Setting up a machine translation service for Timor-Leste
|Countdown link||Open timer|
Timor-Leste's lingua franca, Tetun, was not on Google Translate or any other free automated translation service. So we embarked on a project to provide this service, starting from zero language resources to building a complete solution, online and free, all in Python!
Tetun is the most widely spoken language in Timor-Leste (also known as East Timor). You'll hear it on the streets, on the radio, on TV, and even sung in rap songs. However, one of the main languages of business is English, which many Timorese are eager to learn. Yet there was no free automated translation service between Tetun and English. Therefore, both native Tetun speakers and foreigners learning Tetun were forced to rely on word-for-word translations using dictionaries to translate to and from English. To remedy this, we embarked on a project to create a Tetun-English machine translation service.

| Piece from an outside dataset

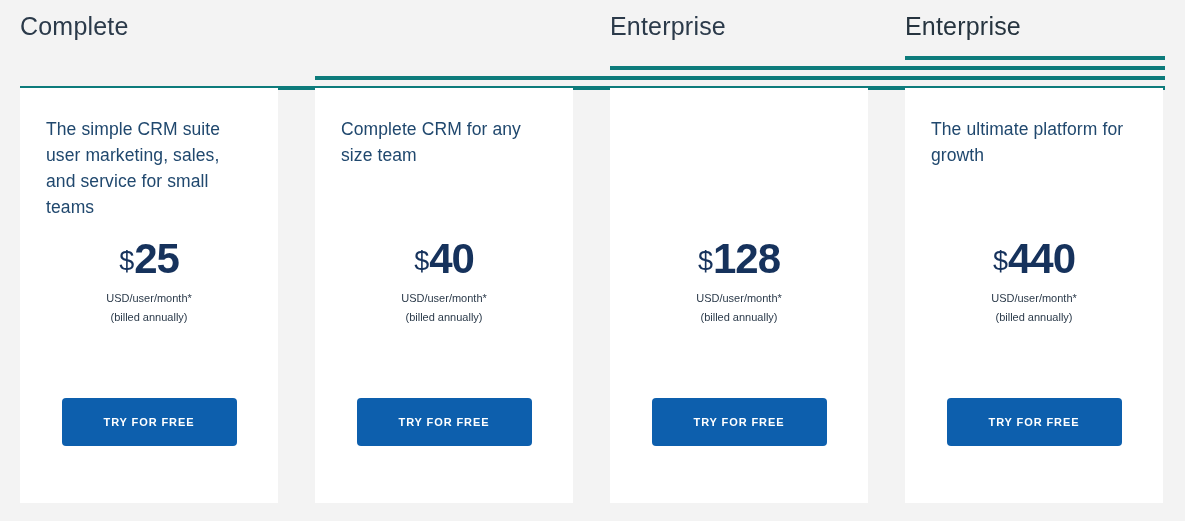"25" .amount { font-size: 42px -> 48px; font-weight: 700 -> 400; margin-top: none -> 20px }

It’s now used by over 10,000 people.
Tetun is a low-resource language meaning that there are no readily available corpora (annotated or otherwise), lexica, parallel text and other NLP resources that allow us to easily build models and other AI or NLP products for this language, including a machine translation system. However, advances in research into neural machine translation have allowed us to create a good quality machine translation service even with the modest-sized corpora that we had to develop ourselves.
In this talk we cover how we used Python to create a parallel corpus for training, how we collected and cleaned this data, and trained a neural machine translation encoder-decoder model using Pytorch. Finally, we cover how we serve the machine translation system using a Django web API. We hope that by the end of the talk, you will have a good idea of where to start to create your own machine translation system.
Rapha is a software engineer turned aid/development professional. He works at Catalpa International, supervising governance and transparency projects in Papua New Guinea, Myanmar and Timor-Leste. He is passionate about how Governments can deliver better services to their citizens through enhanced accountability.
Mel is a Language Data Science Lead at The University of Queensland. Her interests lie in natural language processing and she works on projects to encourage and enable computational methods in humanities and social sciences.